The Nasdaq Composite (^IXIC -0.32%) has seen extraordinary volatility recently, with the index tending to make larger moves in both directions than some of its benchmark counterparts. The same held true on Tuesday afternoon, with the Nasdaq down almost 2% as of 2 p.m. ET, compared to more modest losses for other key stock market indexes.
With earnings season set to start within the next week or so, investors are looking for any advance information they can get about what to expect from businesses when they report their quarterly results. Wall Street is happy to oblige, and professional analysts gave some viewpoints on a couple of popular Nasdaq stocks that moved lower by greater percentage amounts than the broader market.
Casting a shadow over First Solar
Shares of First Solar were down more than 4% in afternoon trading on the Nasdaq. The solar giant has lost a third of its value since November 2021, and today's drop didn't do shareholders any favors on that front.
Analysts at Bank of America weighed in on First Solar today, downgrading their rating on the solar stock from neutral to underperform. They also cut their price target by $11 per share to $65.50, which is more than 20% below where the share price closed on Monday.
Bank of America explained its view that First Solar hasn't established itself as a strong-enough player in the solar industry from a fundamental business standpoint. Combine that with the fact that the stock has managed to rise by 30% from its February lows, and analysts are skeptical that the bounce has any true justification.
Ordinarily, periods when oil prices are on the rise have traditionally been strong for alternative-energy companies because the costs of solar and other renewable sources look more favorable, by comparison, in a rising fossil-fuel price environment. However, with some key inputs for solar-panel production also seeing substantial price increases, it's far from a foregone conclusion that First Solar and its peers will be able to take advantage of high oil and natural gas prices.
Adding insult to injury at Starbucks
Starbucks shares lost another 4% on Tuesday afternoon. It was the second move lower in two days for the coffee stock, which saw analysts pile on after the company itself decided on Monday to halt its stock-buyback program.
Wedbush was the analyst company responsible for the downbeat assessment on Starbucks, as it cut its rating on the coffee stock from outperform to neutral. Wedbush also reduced its price target on Starbucks stock by $14 per share to $91.

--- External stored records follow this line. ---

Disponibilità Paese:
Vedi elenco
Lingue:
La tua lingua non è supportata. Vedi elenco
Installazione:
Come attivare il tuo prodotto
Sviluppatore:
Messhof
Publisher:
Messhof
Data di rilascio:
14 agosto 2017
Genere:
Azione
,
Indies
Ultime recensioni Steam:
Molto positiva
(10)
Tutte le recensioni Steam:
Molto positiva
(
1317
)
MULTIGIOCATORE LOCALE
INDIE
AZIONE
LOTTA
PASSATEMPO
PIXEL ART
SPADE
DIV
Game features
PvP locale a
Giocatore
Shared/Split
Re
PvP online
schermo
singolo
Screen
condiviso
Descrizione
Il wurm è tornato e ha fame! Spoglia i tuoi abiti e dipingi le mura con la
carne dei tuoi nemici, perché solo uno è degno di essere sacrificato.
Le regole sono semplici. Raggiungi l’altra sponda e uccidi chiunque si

The problem the analysts cited had to do with returning interim-CEO Howard Schultz's decision to move funds previously dedicated to buybacks for reinvestment in the business and Starbucks' employees. In Wedbush's view, that raises the potential for Starbucks to stop seeing double-digit percentage earnings growth, especially given that money spent on business enhancements might not yield an immediate return in profits.
With the decline, Starbucks moved back to within 10% of its worst level since mid-2020 -- the toughest period of the COVID-19 pandemic. Few question Starbucks' viability as a business over the long run, but negative short-term sentiment has some less-solid supporters of the coffee stock thinking twice on Tuesday.